## Your goal
Look below for the line with "13: (562, 167, 2.32)"; begin the copy there and stop after the line with "6: (600, 253, 2.53)", keeping the text exact and the pictures out.

(Saved entries)
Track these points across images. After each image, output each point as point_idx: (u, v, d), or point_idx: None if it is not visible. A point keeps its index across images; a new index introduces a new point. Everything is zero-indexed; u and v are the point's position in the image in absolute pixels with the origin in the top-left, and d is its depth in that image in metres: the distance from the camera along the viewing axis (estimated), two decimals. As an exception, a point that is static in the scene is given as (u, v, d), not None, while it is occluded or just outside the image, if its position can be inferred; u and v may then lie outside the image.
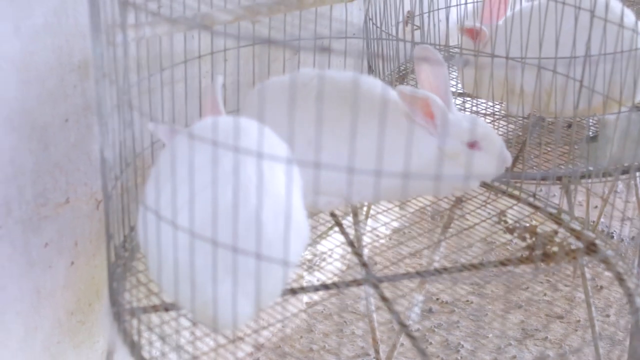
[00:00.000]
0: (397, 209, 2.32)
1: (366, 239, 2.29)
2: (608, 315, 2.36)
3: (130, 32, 1.68)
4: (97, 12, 1.61)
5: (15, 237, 1.96)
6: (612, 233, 2.57)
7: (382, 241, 2.39)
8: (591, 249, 2.04)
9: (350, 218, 2.28)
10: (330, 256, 2.26)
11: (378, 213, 2.23)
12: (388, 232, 2.54)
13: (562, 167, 2.32)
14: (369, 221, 2.50)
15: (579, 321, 2.32)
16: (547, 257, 2.01)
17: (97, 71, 1.63)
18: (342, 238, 2.13)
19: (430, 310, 2.42)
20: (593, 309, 2.19)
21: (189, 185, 1.45)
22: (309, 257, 2.05)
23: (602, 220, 2.66)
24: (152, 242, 1.53)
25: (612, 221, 1.91)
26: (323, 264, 1.99)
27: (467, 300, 1.80)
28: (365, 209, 2.56)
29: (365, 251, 2.21)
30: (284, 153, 1.63)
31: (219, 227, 1.44)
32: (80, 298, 2.16)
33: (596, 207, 3.04)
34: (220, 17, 1.86)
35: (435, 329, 1.92)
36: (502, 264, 1.98)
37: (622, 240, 1.90)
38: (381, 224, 2.22)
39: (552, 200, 2.18)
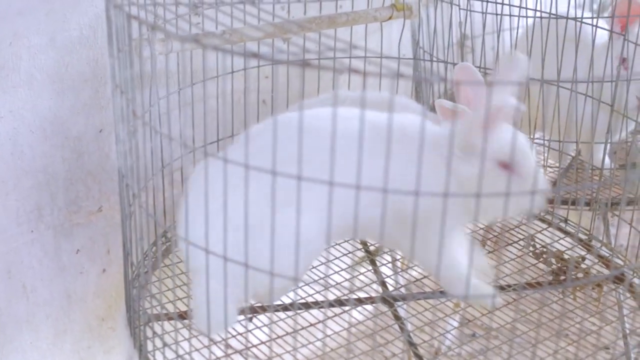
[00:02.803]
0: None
1: (387, 257, 2.29)
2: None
3: (154, 47, 1.73)
4: (110, 24, 1.66)
5: (47, 242, 2.02)
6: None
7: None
8: (618, 277, 2.01)
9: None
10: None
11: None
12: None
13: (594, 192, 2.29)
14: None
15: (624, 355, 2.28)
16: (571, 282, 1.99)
17: (111, 83, 1.68)
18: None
19: (473, 335, 2.41)
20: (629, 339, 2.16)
21: None
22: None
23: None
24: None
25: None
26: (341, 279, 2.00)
27: (512, 326, 1.79)
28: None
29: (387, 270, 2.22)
30: None
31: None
32: (112, 305, 2.22)
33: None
34: (250, 34, 1.90)
35: (477, 355, 1.91)
36: (528, 286, 1.96)
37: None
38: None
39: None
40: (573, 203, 2.23)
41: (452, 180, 1.58)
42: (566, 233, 2.19)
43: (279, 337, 1.72)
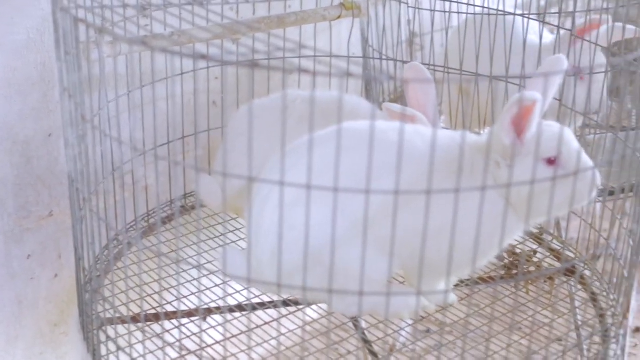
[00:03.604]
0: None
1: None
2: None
3: (102, 50, 1.72)
4: (57, 28, 1.65)
5: (-3, 248, 2.01)
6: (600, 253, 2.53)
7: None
8: (570, 270, 2.03)
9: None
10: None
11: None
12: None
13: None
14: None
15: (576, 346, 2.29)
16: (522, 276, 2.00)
17: (59, 86, 1.67)
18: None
19: (428, 331, 2.41)
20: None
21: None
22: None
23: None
24: None
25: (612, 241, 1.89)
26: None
27: (465, 321, 1.79)
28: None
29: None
30: None
31: None
32: (64, 310, 2.20)
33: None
34: (198, 36, 1.89)
35: (432, 350, 1.91)
36: (476, 282, 1.97)
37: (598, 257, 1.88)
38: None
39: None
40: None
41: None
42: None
43: (233, 336, 1.72)
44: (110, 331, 1.71)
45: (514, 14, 2.33)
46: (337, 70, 1.28)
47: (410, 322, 2.29)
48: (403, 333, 2.03)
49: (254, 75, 1.41)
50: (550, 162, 1.59)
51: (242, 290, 1.88)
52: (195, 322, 1.78)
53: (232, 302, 1.84)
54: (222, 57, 1.38)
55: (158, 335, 1.64)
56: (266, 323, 1.80)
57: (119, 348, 1.66)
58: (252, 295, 1.73)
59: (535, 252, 2.11)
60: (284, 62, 1.86)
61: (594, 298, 1.94)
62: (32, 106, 1.99)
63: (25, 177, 2.01)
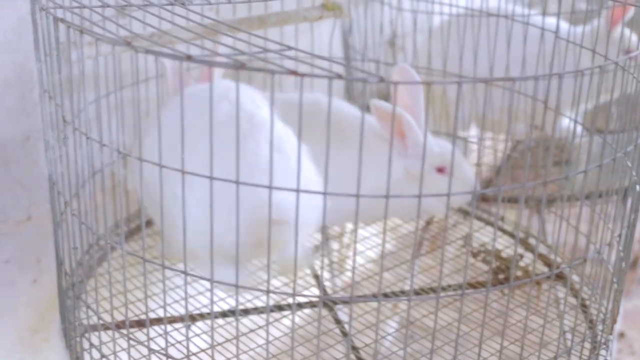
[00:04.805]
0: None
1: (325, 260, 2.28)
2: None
3: (82, 50, 1.68)
4: (37, 28, 1.61)
5: (-26, 253, 1.97)
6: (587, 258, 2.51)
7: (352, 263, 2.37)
8: (558, 274, 2.01)
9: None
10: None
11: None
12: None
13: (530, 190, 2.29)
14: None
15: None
16: (508, 281, 1.98)
17: (39, 87, 1.63)
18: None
19: (412, 337, 2.39)
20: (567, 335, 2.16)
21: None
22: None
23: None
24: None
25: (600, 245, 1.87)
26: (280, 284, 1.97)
27: (450, 326, 1.78)
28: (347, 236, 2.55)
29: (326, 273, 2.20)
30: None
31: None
32: (44, 316, 2.16)
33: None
34: (179, 36, 1.85)
35: (419, 356, 1.89)
36: (461, 287, 1.95)
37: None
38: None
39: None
40: (509, 201, 2.23)
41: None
42: (503, 231, 2.19)
43: (219, 344, 1.69)
44: (94, 338, 1.67)
45: (498, 15, 2.31)
46: (326, 72, 1.26)
47: (395, 326, 2.27)
48: (389, 338, 2.01)
49: (239, 77, 1.38)
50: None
51: (228, 297, 1.85)
52: (182, 329, 1.75)
53: (218, 309, 1.81)
54: (208, 58, 1.35)
55: (142, 343, 1.61)
56: (252, 331, 1.77)
57: (103, 356, 1.62)
58: (240, 302, 1.71)
59: (521, 256, 2.10)
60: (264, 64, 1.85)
61: (583, 304, 1.92)
62: (9, 108, 1.95)
63: (2, 181, 1.97)
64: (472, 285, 1.96)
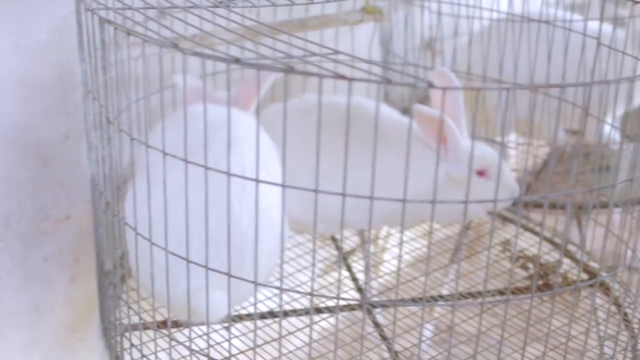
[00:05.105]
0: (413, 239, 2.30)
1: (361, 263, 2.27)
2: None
3: (128, 51, 1.69)
4: (81, 29, 1.61)
5: (14, 251, 1.97)
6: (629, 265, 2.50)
7: (388, 267, 2.37)
8: (600, 282, 2.00)
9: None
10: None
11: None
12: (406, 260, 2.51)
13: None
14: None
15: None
16: (547, 287, 1.98)
17: (83, 88, 1.63)
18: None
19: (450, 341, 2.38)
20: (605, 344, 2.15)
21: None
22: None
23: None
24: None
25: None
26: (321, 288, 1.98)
27: (489, 332, 1.78)
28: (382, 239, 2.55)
29: (363, 276, 2.19)
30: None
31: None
32: (81, 315, 2.17)
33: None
34: (221, 38, 1.85)
35: None
36: (501, 292, 1.94)
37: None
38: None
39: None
40: (549, 207, 2.22)
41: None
42: (543, 237, 2.18)
43: (258, 346, 1.69)
44: (134, 338, 1.67)
45: (540, 20, 2.30)
46: (376, 77, 1.26)
47: (431, 330, 2.27)
48: (428, 342, 2.01)
49: (285, 80, 1.37)
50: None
51: (273, 297, 1.85)
52: (222, 330, 1.75)
53: (262, 308, 1.82)
54: (256, 61, 1.35)
55: (183, 344, 1.60)
56: (290, 333, 1.77)
57: (143, 355, 1.63)
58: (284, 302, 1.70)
59: (560, 262, 2.08)
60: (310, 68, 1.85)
61: (623, 312, 1.91)
62: (50, 108, 1.96)
63: (42, 179, 1.98)
64: (512, 291, 1.95)
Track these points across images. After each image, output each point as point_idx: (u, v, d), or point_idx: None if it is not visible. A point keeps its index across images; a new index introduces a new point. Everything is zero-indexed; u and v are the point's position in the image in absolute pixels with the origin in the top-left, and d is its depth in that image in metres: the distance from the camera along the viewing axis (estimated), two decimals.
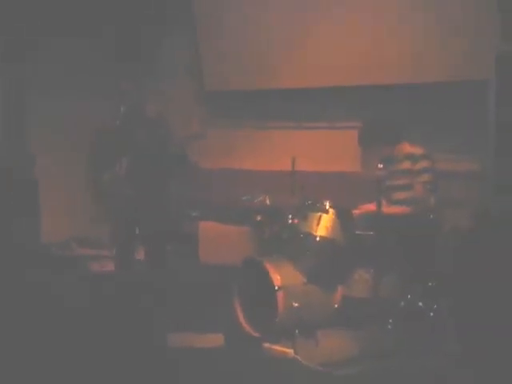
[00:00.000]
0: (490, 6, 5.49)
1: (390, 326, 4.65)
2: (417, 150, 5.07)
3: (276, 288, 4.75)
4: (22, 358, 4.53)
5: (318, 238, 4.88)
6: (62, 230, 7.15)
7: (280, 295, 4.74)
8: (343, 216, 4.94)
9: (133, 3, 7.32)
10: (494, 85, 5.35)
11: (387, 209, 4.91)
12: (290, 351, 4.54)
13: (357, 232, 4.99)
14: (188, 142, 5.80)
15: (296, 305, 4.73)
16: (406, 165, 5.05)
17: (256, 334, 4.88)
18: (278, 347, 4.64)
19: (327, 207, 4.92)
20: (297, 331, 4.64)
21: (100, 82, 7.10)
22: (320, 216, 4.91)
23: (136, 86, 5.72)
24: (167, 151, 5.56)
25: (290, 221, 5.14)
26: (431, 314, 4.69)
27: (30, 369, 4.39)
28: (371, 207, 4.97)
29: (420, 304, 4.73)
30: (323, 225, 4.90)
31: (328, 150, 6.49)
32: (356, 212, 5.14)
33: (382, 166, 4.79)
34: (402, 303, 4.76)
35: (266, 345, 4.69)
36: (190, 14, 7.21)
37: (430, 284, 4.77)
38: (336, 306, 4.95)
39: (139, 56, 7.51)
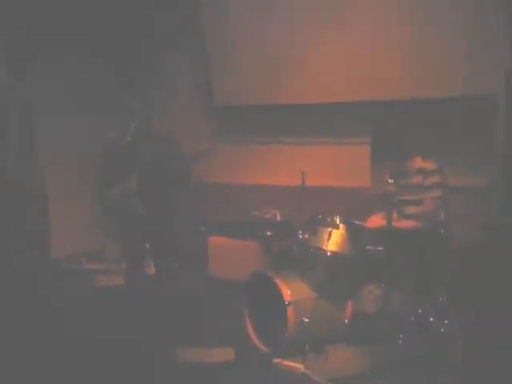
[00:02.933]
0: (499, 20, 5.51)
1: (400, 341, 4.63)
2: (429, 165, 5.07)
3: (286, 303, 4.75)
4: (30, 372, 4.55)
5: (328, 253, 4.89)
6: (72, 244, 7.16)
7: (290, 310, 4.73)
8: (353, 231, 4.95)
9: (141, 19, 7.37)
10: (503, 99, 5.36)
11: (398, 223, 4.91)
12: (300, 366, 4.54)
13: (367, 247, 4.99)
14: (197, 157, 5.80)
15: (306, 320, 4.72)
16: (418, 179, 5.06)
17: (266, 349, 4.87)
18: (288, 362, 4.64)
19: (337, 222, 4.93)
20: (307, 346, 4.63)
21: (110, 97, 7.14)
22: (330, 231, 4.92)
23: (146, 102, 5.75)
24: (174, 167, 5.58)
25: (300, 236, 5.12)
26: (442, 329, 4.68)
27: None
28: (381, 222, 4.97)
29: (431, 319, 4.72)
30: (333, 240, 4.90)
31: (338, 165, 6.50)
32: (366, 227, 5.14)
33: (391, 181, 4.80)
34: (413, 318, 4.74)
35: (276, 360, 4.69)
36: (199, 28, 7.25)
37: (440, 299, 4.76)
38: (346, 321, 4.94)
39: (148, 72, 7.56)
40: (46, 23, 6.82)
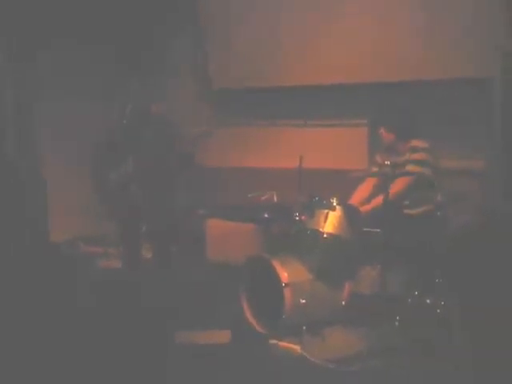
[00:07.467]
0: (496, 4, 5.49)
1: (397, 323, 4.64)
2: (421, 144, 5.08)
3: (283, 284, 4.75)
4: (30, 357, 4.55)
5: (325, 235, 4.87)
6: (70, 228, 7.16)
7: (287, 292, 4.74)
8: (350, 213, 4.94)
9: (141, 5, 7.33)
10: (500, 82, 5.36)
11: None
12: (297, 348, 4.54)
13: (364, 229, 4.99)
14: (195, 140, 5.80)
15: (303, 301, 4.73)
16: (407, 156, 5.08)
17: (263, 331, 4.88)
18: (285, 344, 4.64)
19: (334, 204, 4.91)
20: (304, 328, 4.64)
21: (107, 82, 7.11)
22: (327, 213, 4.90)
23: (142, 84, 5.73)
24: (173, 150, 5.57)
25: (297, 218, 5.11)
26: (438, 310, 4.69)
27: (38, 368, 4.41)
28: (378, 203, 4.97)
29: (427, 301, 4.74)
30: (330, 221, 4.89)
31: (335, 147, 6.49)
32: (363, 209, 5.14)
33: (388, 162, 4.79)
34: (409, 300, 4.76)
35: (273, 341, 4.69)
36: (196, 11, 7.22)
37: (437, 281, 4.77)
38: (343, 302, 4.94)
39: (145, 55, 7.53)
40: (46, 8, 6.79)
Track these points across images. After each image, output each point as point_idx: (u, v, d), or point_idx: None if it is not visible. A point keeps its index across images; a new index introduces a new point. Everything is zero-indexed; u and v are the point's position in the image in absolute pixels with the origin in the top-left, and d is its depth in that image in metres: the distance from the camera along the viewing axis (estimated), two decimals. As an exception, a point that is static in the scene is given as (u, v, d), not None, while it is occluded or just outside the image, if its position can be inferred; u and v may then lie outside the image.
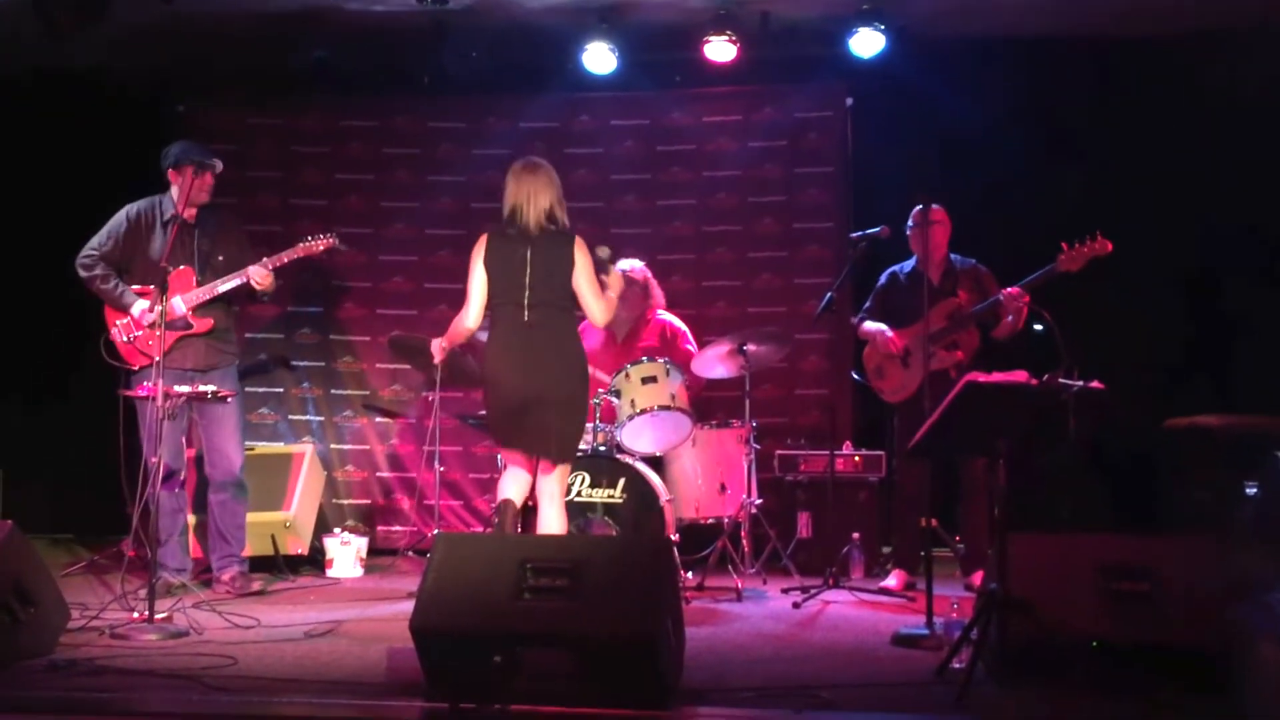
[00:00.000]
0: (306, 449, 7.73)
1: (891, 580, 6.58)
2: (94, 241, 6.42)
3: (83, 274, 6.38)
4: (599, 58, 7.69)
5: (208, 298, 6.33)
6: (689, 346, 7.26)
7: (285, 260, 6.36)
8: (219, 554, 6.53)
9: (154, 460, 5.54)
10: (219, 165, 6.44)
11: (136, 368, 6.31)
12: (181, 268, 6.31)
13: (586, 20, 7.61)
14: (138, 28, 7.25)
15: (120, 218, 6.44)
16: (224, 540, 6.51)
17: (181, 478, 6.49)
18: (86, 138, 8.22)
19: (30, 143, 8.26)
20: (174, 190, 6.42)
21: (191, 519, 6.96)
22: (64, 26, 6.61)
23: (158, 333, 5.60)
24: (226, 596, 6.28)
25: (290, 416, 8.38)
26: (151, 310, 6.06)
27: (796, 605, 6.09)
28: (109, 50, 7.50)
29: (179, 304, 6.28)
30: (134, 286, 6.37)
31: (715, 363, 6.93)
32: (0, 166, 8.26)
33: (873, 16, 7.36)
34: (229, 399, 6.20)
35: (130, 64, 7.92)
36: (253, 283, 6.28)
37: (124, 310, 6.32)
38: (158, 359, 5.53)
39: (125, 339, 6.33)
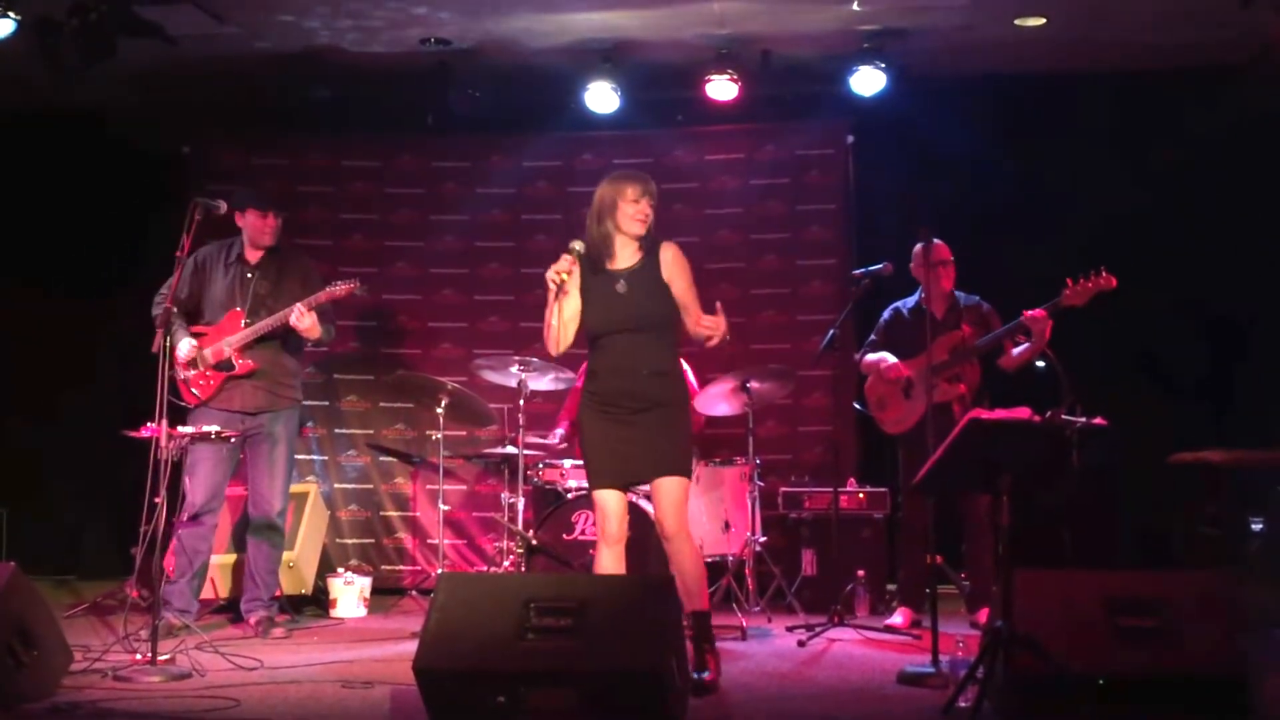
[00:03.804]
0: (310, 488, 7.71)
1: (897, 618, 6.54)
2: (166, 283, 6.43)
3: (153, 312, 6.34)
4: (601, 97, 7.73)
5: (248, 340, 6.34)
6: (691, 383, 7.24)
7: (313, 304, 6.30)
8: (247, 595, 6.53)
9: (158, 500, 5.53)
10: (275, 214, 6.46)
11: (191, 406, 6.38)
12: (235, 309, 6.38)
13: (589, 60, 7.66)
14: (143, 68, 7.30)
15: (190, 260, 6.41)
16: (253, 582, 6.51)
17: (215, 518, 6.48)
18: (92, 178, 8.28)
19: (37, 182, 8.31)
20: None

## Output of the task
13: (562, 167, 2.32)
14: (369, 221, 2.50)
15: (579, 321, 2.32)
16: (547, 257, 2.01)
17: (97, 71, 1.63)
18: (342, 238, 2.13)
19: (430, 310, 2.42)
20: (593, 309, 2.19)
21: (189, 185, 1.45)
22: (309, 257, 2.05)
23: (602, 220, 2.66)
24: (152, 242, 1.53)
25: (612, 221, 1.91)
26: (323, 264, 1.99)
27: (467, 300, 1.80)
28: (365, 209, 2.56)
29: (365, 251, 2.21)
30: (284, 153, 1.63)
31: (219, 227, 1.44)
32: (80, 298, 2.16)
33: (596, 207, 3.04)
34: (220, 17, 1.86)
35: (435, 329, 1.92)
36: (502, 264, 1.98)
37: (622, 240, 1.90)
38: (381, 224, 2.22)
39: (552, 200, 2.18)
[00:02.803]
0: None
1: (387, 257, 2.29)
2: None
3: (154, 47, 1.73)
4: (110, 24, 1.66)
5: (47, 242, 2.02)
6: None
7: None
8: (618, 277, 2.01)
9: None
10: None
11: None
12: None
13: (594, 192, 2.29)
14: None
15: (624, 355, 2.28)
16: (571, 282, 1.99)
17: (111, 83, 1.68)
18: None
19: (473, 335, 2.41)
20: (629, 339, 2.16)
21: None
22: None
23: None
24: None
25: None
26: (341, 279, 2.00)
27: (512, 326, 1.79)
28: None
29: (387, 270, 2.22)
30: None
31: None
32: (112, 305, 2.22)
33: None
34: (250, 34, 1.90)
35: (477, 355, 1.91)
36: (528, 286, 1.96)
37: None
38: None
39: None
40: (573, 203, 2.23)
41: (452, 180, 1.58)
42: (566, 233, 2.19)
43: (279, 337, 1.72)
[00:03.604]
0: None
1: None
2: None
3: (102, 50, 1.72)
4: (57, 28, 1.65)
5: (-3, 248, 2.01)
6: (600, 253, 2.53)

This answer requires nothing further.